Posted by Jordan Mathews at 9:45 AM 1 comments
Monday, June 23, 2008
So Tired
Right now I am baby sitting the lawton kids Marcella & Connor. They are a handful but I guess there okay. right now I am saving up for my future and my room we (just moved to the new house), and I am planning my future in the process because everything to me has to be percise. I am a neat freak, almost everything has to be my way (If it is about me) because if it doesn't I break down, not in tears but in anger. My parents are getting on my last nerve argueing with me and telling me that everything is my fault for the way that I am, and how I got here. That is why I am saving a butt load of money and moving back to Eustis where my life is and always is. Oh my gosh Yesterday at church I saw John Wild III. He has changed so much since the last time I have seen him ( In a good way) and that was like in the 5th grade (we went to school together from I think kindergarden to 5th grade). We are now 16 years old and the last time we met we were 10 years old. I forgot his B-day was in the same month as mine we were the youngest in the class. Anyway enough about him even though I am excited that he is back finally. Right when were to move (saying sarcasticaly). Well at this point life stinks, and when it was getting better it just got worse, you know the saying (That's life) well it shouldn't be! anyway g2g. ALOHA, ADIOS, BYE!

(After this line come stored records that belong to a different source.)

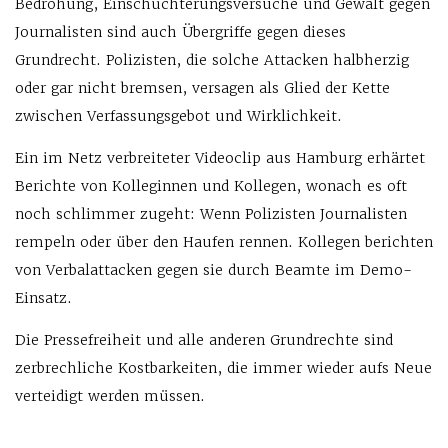
Bedrohung, Einschüchterungsversuche und Gewalt gegen
Journalisten sind auch Übergriffe gegen dieses
Grundrecht. Polizisten, die solche Attacken halbherzig
oder gar nicht bremsen, versagen als Glied der Kette
zwischen Verfassungsgebot und Wirklichkeit.
Ein im Netz verbreiteter Videoclip aus Hamburg erhärtet
Berichte von Kolleginnen und Kollegen, wonach es oft
noch schlimmer zugeht: Wenn Polizisten Journalisten
rempeln oder über den Haufen rennen. Kollegen berichten
von Verbalattacken gegen sie durch Beamte im Demo-
Einsatz.
Die Pressefreiheit und alle anderen Grundrechte sind
zerbrechliche Kostbarkeiten, die immer wieder aufs Neue
verteidigt werden müssen.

Posted by Jordan Mathews at 10:26 AM 0 comments
Thursday, June 19, 2008
It's been a while!?
I know it's been a while since I have written on my blog it is just that my family and I are moving to a new destination known as Leesburg. I feel bad thinking I am leaving my friends behind that I have known for a long time. Oh yeah I'm not even on my computer. I am on Sis. Carter's brother's computer it is wel known around here no lie. I have recieved a new name from my Eustis friends, I forgot what it was it will come to me :( . well the time is late and I am tired ready for bed and I cant wait for our fancy lunch tomorrow at one of the top ten most popular hotels in the world forgot the name I'll think of it later. I miss my dog, he cried right before I left for the weekend. The previous weekend I was at camp it was hot sweaty and stinky but other than that it was a blast. Well time for bed got to go, Adios Aloha, Bye!
P.S. I'm back in the action again!!!!!